## BRIEF
Reproduce the text of the records word for word, from the start of the records through the line containing "muita sorte.". Omit the pictures from your copy.

[Transcribed page contents]

┏━━

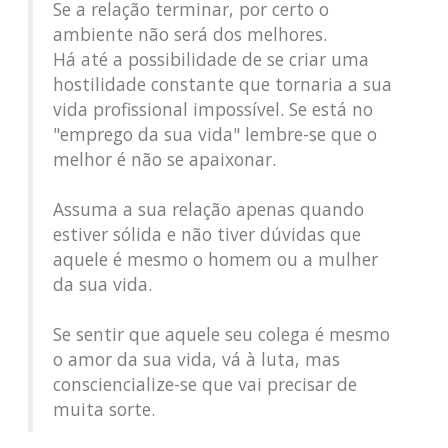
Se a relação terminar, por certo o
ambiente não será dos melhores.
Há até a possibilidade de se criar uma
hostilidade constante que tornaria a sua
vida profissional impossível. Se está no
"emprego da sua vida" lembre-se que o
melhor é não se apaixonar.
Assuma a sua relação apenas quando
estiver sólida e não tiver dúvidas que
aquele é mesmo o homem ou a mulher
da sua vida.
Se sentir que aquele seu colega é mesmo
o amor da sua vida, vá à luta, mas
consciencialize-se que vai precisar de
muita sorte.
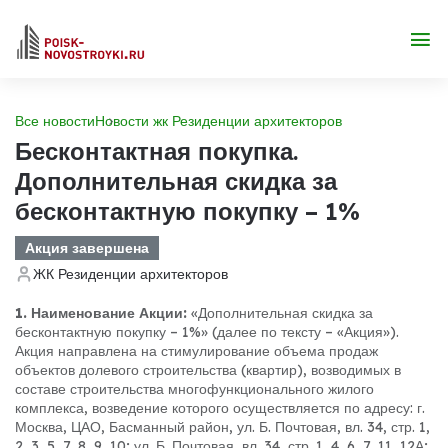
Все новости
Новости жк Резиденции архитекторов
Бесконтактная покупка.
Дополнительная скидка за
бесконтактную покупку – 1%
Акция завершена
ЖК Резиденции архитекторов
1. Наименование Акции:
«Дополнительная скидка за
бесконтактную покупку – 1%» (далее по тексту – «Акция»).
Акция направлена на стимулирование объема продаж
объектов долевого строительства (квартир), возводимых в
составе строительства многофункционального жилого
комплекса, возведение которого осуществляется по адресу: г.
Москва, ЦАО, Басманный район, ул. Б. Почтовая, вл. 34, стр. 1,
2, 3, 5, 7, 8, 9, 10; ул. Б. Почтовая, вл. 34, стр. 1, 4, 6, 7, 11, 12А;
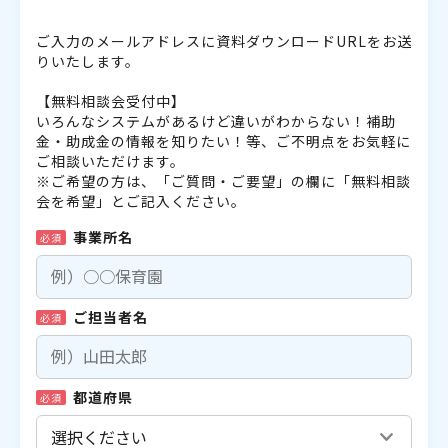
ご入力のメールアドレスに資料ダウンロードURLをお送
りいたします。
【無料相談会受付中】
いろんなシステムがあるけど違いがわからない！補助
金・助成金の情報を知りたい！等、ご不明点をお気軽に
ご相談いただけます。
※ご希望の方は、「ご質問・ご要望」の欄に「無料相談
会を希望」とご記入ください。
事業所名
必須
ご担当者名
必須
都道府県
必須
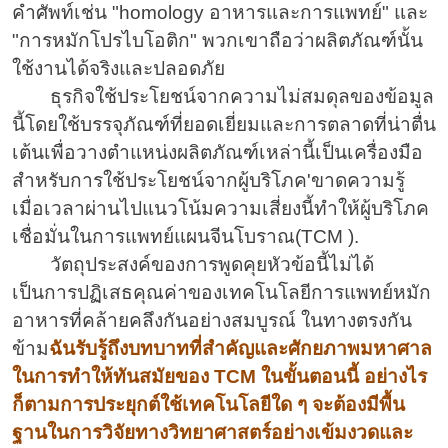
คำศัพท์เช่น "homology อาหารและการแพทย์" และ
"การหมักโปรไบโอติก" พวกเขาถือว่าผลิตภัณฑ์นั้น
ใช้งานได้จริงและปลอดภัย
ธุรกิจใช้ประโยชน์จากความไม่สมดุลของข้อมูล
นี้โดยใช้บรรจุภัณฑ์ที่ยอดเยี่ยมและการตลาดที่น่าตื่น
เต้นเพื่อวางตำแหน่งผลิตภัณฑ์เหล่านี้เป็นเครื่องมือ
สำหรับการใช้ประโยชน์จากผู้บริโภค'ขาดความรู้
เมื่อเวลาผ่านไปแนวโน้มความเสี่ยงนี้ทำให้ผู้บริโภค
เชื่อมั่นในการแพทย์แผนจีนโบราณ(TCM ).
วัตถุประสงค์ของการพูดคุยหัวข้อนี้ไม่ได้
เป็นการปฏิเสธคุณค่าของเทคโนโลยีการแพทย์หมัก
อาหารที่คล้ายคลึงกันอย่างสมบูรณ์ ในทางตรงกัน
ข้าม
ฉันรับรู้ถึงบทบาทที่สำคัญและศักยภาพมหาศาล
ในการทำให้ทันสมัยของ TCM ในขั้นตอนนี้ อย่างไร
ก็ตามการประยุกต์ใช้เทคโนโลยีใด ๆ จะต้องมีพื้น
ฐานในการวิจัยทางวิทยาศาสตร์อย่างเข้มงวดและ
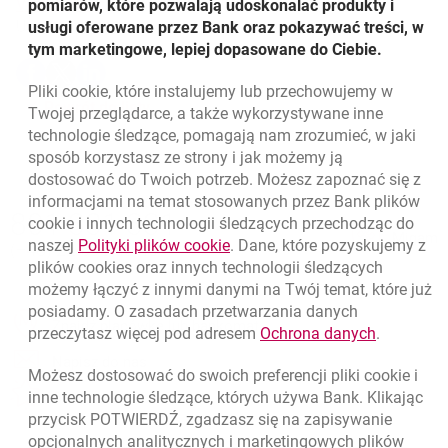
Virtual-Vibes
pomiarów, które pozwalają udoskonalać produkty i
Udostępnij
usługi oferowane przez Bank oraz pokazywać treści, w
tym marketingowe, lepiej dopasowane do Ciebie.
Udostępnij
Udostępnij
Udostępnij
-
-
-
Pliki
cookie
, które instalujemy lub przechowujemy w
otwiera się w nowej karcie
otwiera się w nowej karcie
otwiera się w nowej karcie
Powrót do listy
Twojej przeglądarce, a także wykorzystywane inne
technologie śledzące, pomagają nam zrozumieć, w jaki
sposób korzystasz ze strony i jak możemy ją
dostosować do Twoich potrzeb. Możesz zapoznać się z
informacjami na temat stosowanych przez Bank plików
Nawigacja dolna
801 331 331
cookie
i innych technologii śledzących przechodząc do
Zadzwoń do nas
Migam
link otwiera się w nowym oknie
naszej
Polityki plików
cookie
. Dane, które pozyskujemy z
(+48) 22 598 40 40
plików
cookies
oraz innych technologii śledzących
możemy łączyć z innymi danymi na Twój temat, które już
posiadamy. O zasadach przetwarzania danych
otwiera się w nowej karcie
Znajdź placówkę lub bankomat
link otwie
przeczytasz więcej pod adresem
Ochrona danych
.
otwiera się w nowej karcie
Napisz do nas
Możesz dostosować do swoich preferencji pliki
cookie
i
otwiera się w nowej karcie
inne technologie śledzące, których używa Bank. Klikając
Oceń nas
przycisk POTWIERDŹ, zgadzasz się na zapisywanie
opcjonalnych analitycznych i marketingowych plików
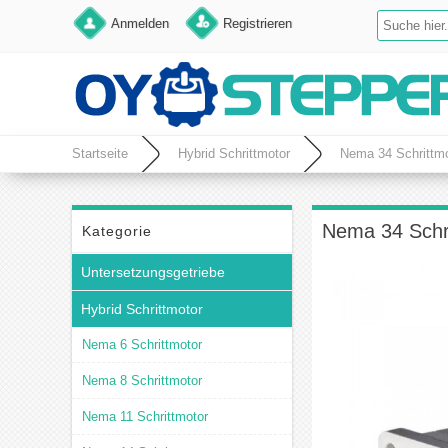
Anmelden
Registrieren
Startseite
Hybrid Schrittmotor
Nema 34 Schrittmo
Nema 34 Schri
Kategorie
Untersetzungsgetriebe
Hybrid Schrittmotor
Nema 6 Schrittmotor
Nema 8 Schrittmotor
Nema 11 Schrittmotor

┗━━

## ANSWER TO THE EXERCISE
Se a relação terminar, por certo o
ambiente não será dos melhores.
Há até a possibilidade de se criar uma
hostilidade constante que tornaria a sua
vida profissional impossível. Se está no
"emprego da sua vida" lembre-se que o
melhor é não se apaixonar.
Assuma a sua relação apenas quando
estiver sólida e não tiver dúvidas que
aquele é mesmo o homem ou a mulher
da sua vida.
Se sentir que aquele seu colega é mesmo
o amor da sua vida, vá à luta, mas
consciencialize-se que vai precisar de
muita sorte.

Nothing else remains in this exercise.